O nascimento e o reino do Príncipe da Paz
1.Mas para a terra que estava aflita não continuará a obscuridade. Deus, nos primeiros tempos, tornou desprezível a terra de Zebulom e a terra de Naftali; mas, nos últimos, tornará glorioso o caminho do mar, além do Jordão, Galiléia dos gentios.
2.O povo que andava em trevas viu grande luz, e aos que viviam na região da sombra da morte, resplandeceu-lhes a luz.
3.Tens multiplicado este povo, a alegria lhe aumentaste; alegram-se eles diante de ti, como se alegram na ceifa e como exultam quando repartem os despojos.
4.Porque tu quebraste o jugo que pesava sobre eles, a vara que lhes feria os ombros e o cetro do seu opressor, como no dia dos midianitas;
5.porque toda bota com que anda o guerreiro no tumulto da batalha e toda veste revolvida em sangue serão queimadas, servirão de pasto ao fogo.
6.Porque um menino nos nasceu, um filho se nos deu; o governo está sobre os seus ombros; e o seu nome será: Maravilhoso Conselheiro, Deus Forte, Pai da Eternidade, Príncipe da Paz;
7.para que se aumente o seu governo, e venha paz sem fim sobre o trono de Davi e sobre o seu reino, para o estabelecer e o firmar mediante o juízo e a justiça, desde agora e para sempre. O zelo do SENHOR dos Exércitos fará isto.
Profecia contra o reino de Israel
8.O Senhor enviou uma palavra contra Jacó, e ela caiu em Israel.

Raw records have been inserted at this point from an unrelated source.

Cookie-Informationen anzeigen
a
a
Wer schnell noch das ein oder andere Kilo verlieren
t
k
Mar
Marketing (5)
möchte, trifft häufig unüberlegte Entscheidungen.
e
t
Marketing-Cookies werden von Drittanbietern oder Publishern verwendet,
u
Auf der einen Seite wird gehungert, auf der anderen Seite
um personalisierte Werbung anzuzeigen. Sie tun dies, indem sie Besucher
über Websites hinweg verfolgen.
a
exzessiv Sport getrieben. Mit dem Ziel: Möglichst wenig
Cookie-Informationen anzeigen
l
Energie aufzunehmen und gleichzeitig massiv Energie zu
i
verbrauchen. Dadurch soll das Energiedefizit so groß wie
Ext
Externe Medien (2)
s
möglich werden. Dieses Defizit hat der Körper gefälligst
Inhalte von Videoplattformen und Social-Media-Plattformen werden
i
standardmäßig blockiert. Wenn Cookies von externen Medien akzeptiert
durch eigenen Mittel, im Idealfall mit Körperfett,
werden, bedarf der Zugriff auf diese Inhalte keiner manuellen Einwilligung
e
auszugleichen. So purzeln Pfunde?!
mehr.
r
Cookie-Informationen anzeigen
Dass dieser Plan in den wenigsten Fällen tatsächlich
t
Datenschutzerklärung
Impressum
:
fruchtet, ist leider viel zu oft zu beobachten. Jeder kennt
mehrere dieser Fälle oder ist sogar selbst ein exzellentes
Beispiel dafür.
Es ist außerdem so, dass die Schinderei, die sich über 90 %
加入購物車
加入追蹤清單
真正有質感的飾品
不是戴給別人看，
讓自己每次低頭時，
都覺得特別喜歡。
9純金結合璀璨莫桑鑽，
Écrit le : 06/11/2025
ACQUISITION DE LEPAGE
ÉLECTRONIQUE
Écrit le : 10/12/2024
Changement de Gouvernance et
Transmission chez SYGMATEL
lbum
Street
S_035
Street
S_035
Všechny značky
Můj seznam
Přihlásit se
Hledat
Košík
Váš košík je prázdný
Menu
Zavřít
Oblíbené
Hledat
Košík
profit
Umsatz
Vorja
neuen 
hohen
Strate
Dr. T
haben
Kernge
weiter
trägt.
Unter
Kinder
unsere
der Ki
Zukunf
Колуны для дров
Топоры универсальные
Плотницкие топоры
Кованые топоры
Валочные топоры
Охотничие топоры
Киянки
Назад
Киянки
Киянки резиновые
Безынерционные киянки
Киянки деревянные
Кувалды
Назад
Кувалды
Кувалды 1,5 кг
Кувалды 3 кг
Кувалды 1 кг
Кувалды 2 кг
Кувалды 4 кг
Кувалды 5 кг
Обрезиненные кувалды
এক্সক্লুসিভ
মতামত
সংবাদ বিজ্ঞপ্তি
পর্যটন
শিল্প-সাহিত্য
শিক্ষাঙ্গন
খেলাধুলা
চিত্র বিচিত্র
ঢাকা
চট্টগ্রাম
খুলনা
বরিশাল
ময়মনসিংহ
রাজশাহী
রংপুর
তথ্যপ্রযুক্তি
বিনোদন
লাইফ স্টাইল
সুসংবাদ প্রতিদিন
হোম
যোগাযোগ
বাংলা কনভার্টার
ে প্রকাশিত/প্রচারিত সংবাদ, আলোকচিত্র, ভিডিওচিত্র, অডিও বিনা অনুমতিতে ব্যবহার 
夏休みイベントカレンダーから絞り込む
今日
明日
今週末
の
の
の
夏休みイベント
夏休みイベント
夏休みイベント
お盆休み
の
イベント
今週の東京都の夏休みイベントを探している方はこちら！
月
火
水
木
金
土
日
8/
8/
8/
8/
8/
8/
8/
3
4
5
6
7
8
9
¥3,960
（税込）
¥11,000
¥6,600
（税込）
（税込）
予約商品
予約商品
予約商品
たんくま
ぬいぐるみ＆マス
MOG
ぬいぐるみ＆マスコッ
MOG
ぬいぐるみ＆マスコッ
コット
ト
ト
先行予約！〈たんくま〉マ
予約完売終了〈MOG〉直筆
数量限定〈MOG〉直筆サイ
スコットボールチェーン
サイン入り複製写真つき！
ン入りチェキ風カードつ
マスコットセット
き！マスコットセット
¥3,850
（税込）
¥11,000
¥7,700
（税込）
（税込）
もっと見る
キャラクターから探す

9.Todo o povo o saberá, Efraim e os moradores de Samaria, que em soberba e altivez de coração dizem:
10.Os tijolos ruíram por terra, mas tornaremos a edificar com pedras lavradas; cortaram-se os sicômoros, mas por cedros os substituiremos.
11.Portanto, o SENHOR suscita contra ele os adversários de Rezim e instiga os inimigos.

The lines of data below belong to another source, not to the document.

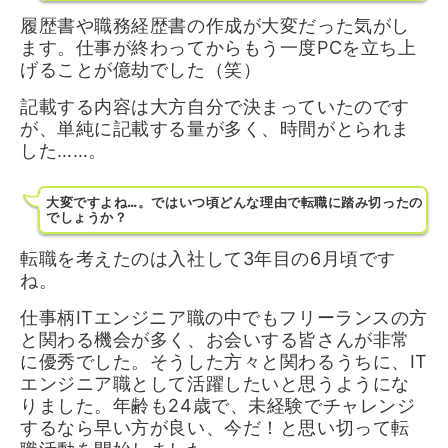
履歴書や職務経歴書の作成が大変だった気がし
ます。仕事が終わってからもう一度PCを立ち上
げることが億劫でした（笑）
記載する内容は大方自分で決まっていたのです
が、単純に記載する量が多く、時間がとられま
した……。
大変ですよね…。ではいつ頃どんな理由で転職に踏み切ったの
でしょうか？
転職を考えたのは入社して3年目の6月頃です
ね。
仕事柄ITエンジニア職の中でもフリーランスの方
と関わる機会が多く、お会いする皆さんが非常
に優秀でした。そうした方々と関わるうちに、IT
エンジニア職として活躍したいと思うようにな
りました。年齢も24歳で、未経験でチャレンジ
するなら早い方が良い、今だ！と思い切って転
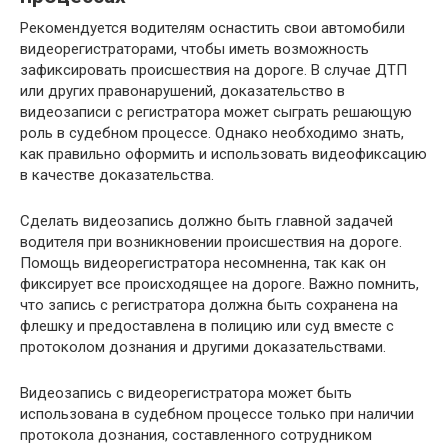
Рекомендуется водителям оснастить свои автомобили
видеорегистраторами, чтобы иметь возможность
зафиксировать происшествия на дороге. В случае ДТП
или других правонарушений, доказательство в
видеозаписи с регистратора может сыграть решающую
роль в судебном процессе. Однако необходимо знать,
как правильно оформить и использовать видеофиксацию
в качестве доказательства.
Сделать видеозапись должно быть главной задачей
водителя при возникновении происшествия на дороге.
Помощь видеорегистратора несомненна, так как он
фиксирует все происходящее на дороге. Важно помнить,
что запись с регистратора должна быть сохранена на
флешку и предоставлена в полицию или суд вместе с
протоколом дознания и другими доказательствами.
Видеозапись с видеорегистратора может быть
использована в судебном процессе только при наличии
протокола дознания, составленного сотрудником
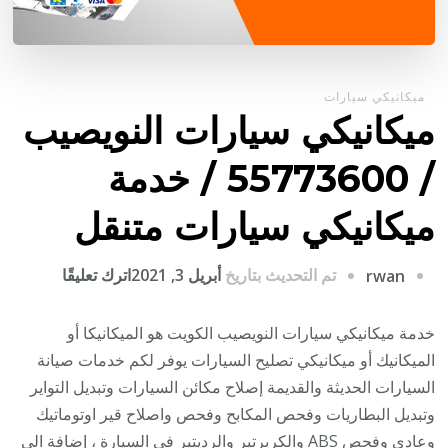
ميكانيكي سيارات
ميكانيكي سيارات النويصيب
/ 55773600‬ / خدمة
ميكانيكي سيارات متنقل
على
تم التحديث بتاريخ
أبريل 3, 2021
اترك تعليقًا
rwan
ميكانيكي
سيارات
خدمة ميكانيكي سيارات النويصيب الكويت هو الميكانيكا أو
النويصيب
الميكانيك أو ميكانيكي تصليح السيارات يوفر لكم خدمات صيانة
/
السيارات الحديثة والقديمة إصلاح مكائن السيارات وتبديل التواير
وتبديل البطاريات وفحص المكابح وفحص واصلاح قير اوتوماتيك
/
وعادي وفحص ABS والكربرتير والرديتير في السيارة ، إضافة الى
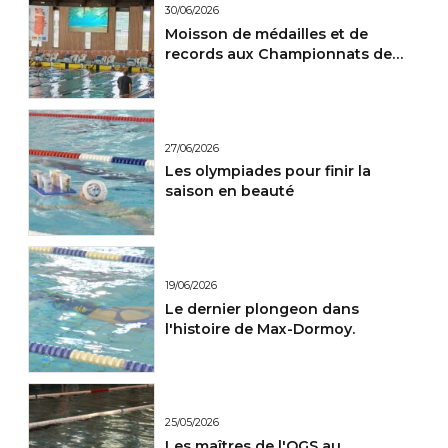
30/06/2026
Moisson de médailles et de
records aux Championnats de
France Maitres.
27/06/2026
Les olympiades pour finir la
saison en beauté
19/06/2026
Le dernier plongeon dans
l'histoire de Max-Dormoy.
25/05/2026
Les maîtres de l'OGS au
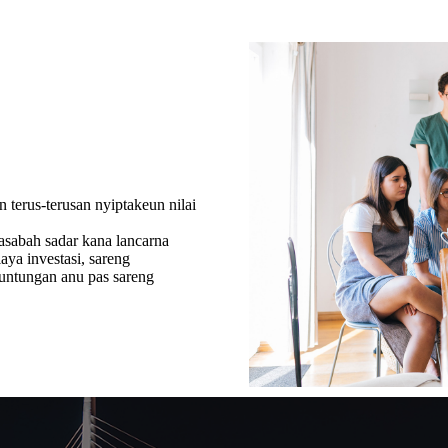
 terus-terusan nyiptakeun nilai
asabah sadar kana lancarna
ya investasi, sareng
untungan anu pas sareng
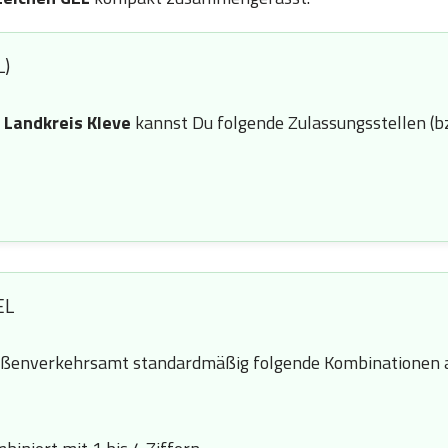
L)
n
Landkreis Kleve
kannst Du folgende Zulassungsstellen (b
EL
ßenverkehrsamt standardmäßig folgende Kombinationen a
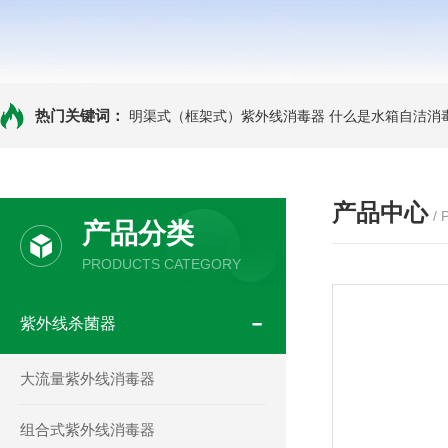
热门关键词：
明渠式（框架式）紫外线消毒器
什么是水箱自洁消
产品中心
/
产品分类
PRODUCTS CATEGORY
紫外线杀菌器
大流量紫外线消毒器
组合式紫外线消毒器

12.Do Oriente vêm os siros, do Ocidente, os filisteus e devoram a Israel à boca escancarada. Com tudo isto, não se aparta a sua ira, e a mão dele continua ainda estendida.
13.Todavia, este povo não se voltou para quem o fere, nem busca ao SENHOR dos Exércitos.
14.Pelo que o SENHOR corta de Israel a cabeça e a cauda, a palma e o junco, num mesmo dia.